Bündnis Grüne zur Zukunft des Hauptquartiers

Die Stationierung britischer Soldaten und ihrer Familie gehört seit Jahrzehnten zur Identität Mönchengladbachs. Im Gegensatz zu isolierten Kasernen, die jegliche Berührung zur Zivilbevölkerung angstvoll meiden, verstehen sich die Briten in Mönchengladbach nicht als Militär, das sich als Staat im Staate versteht. Der Anwesenheit der Briten verdankt die Stadt Mönchengladbach auch einen Teil ihrer Internationalität. Das britische Hauptquartier (HQ) in Rheindahlen ist sozial- kulturell und räumlich mit der Stadt Mönchengladbach an vielen Stellen verzahnt.

 

Deshalb würde eine Aufgabe des britischen Hauptquartiers (HQ) in Rheindahlen von vielen Mönchengladbachern als großer Verlust empfunden. Schon in den 90er Jahren, im Zuge der deutschen Wiedervereinigung, verloren mehrere tausend Zivilbeschäftigte bei den Stationierungsstreitkräften in Mönchengladbach ihre Arbeitsplätze. Die hohe Arbeitslosigkeit in Mönchengladbach ist auch hierdurch verursacht.

 

„Vor dem Hintergrund der immensen Kosten, die aus der Beteiligung der britischen Regierung an einem völkerrechtswidrigen Krieg im Irak resultieren, ist die Information, wonach das britische Verteidigungsministerium beabsichtigen soll, die schnelle Eingreiftruppe abzuziehen und das Hauptquartier in Rheindahlen aufzugeben, sehr ernst zu nehmen,“ erklärt Karl Sasserath, Fraktionssprecher der Mönchengladbacher Bündnisgrünen.

 

Als bedeutender Militärstandort der Alliierten in Westeuropa und als Nato Hauptquartier erbrachte Mönchengladbach ununterbrochen seit Ende des 2. Weltkrieges eine nationale Aufgabe.
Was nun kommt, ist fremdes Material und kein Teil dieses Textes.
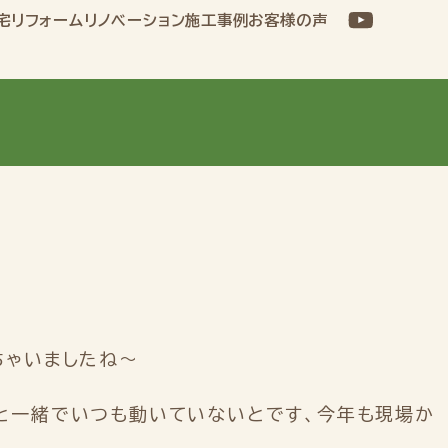
宅
リフォーム
リノベーション
施工事例
お客様の声
ちゃいましたね～
と一緒でいつも動いていないとです、今年も現場か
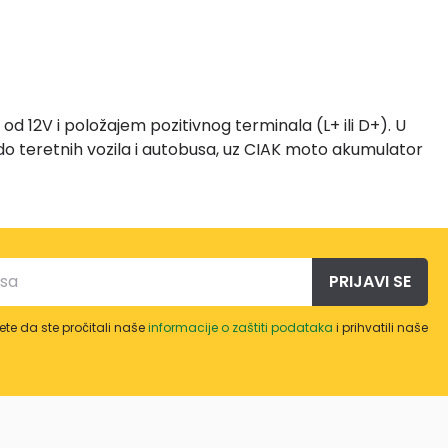
 12V i položajem pozitivnog terminala (L+ ili D+). U
o teretnih vozila i autobusa, uz CIAK moto akumulator
 zamjene akumulatora, redovno održavanje punjajem
PRIJAVI SE
te da ste pročitali naše
informacije o zaštiti podataka
i prihvatili naše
Sollte Mönchengladbach durch einen Truppenabzug einen kompletten Stadtteil verlieren, kann die Stadt die Folgekosten dieses Strukturwandels aus eigener Kraft nicht bewältigen. Deshalb muss Mönchengladbach im Falle eines Abzugs der schnellen Eingreiftruppe und einer Aufgabe des Hauptquartiers in Rheindahlen dieselben Finanz- und Strukturhilfen von Seiten des Landes NRW, der Bundesregierung und der Europäischen Union erhalten, wie dies z.B. im Osten Deutschlands schon seit mehr als einem Jahrzehnt geschieht.

 

Nach Auffassung der Mönchengladbacher Bündnisgrünen kann es weder die Zivilbeschäftigten und ihre Familien noch die Bevölkerung beruhigen, wenn Oberbürgermeister Bude (SPD) und der Bundestagsabgeordnete Dr. Krings (CDU) die Zukunft des Hauptquartiers in Mönchengladbach im Stile der Berliner Regierungskoalition mit dem britischen Brigadegeneral Max Marriner, Kommandeur der Headquarters Rhine and European Support Group, allein verhandeln.

 

Damit die betroffenen Zivilbeschäftigten, die Öffentlichkeit aber auch alle Mitglieder der Rates die Folgen einer möglichen Aufgabe Mönchengladbachs als Militärstandort einschätzen können, beantragen Bündnis90/Die Grünen im nächsten Hauptausschuss einen Sachstandsbericht der Verwaltung für die nächste Sitzung des Rates.

 

Dieser Bericht soll unter anderem klären, wie viele Zivilbeschäftigte im Hauptquartier arbeiten und durch die Schließung ihre Arbeit verlören. Da sich realistische Chancen der Beschäftigten auf dem Arbeitsmarkt auch nach der Altersstruktur und der Qualifizierung der Beschäftigten richten, müssen auch diese bewertet werden. „Sollte die Schließung des HQ in Rheindahlen gegen jede bessere Einsicht vollzogen werden, fordern wir von der Bundesregierung z.B. die Übernahme der Kosten für die Einrichtung einer Beschäftigungsgesellschaft, die den Zivilbeschäftigten eine sinnvolle berufliche Perspektive bietet“, so Ratsherr Joe Hüskens und: “Wir haben unsere Landtags- und Bundestagsfraktion von der Situation in Mönchengladbach schon unterrichtet.“

 

Desweiteren soll die Verwaltung ihre Vorstellungen bezüglich der künftigen Nutzung des Areals darlegen. Durch den möglichen Abzug der Streitkräfte muss mit dem Verlust von Wirtschafts- und somit Kaufkraft gerechnet werden.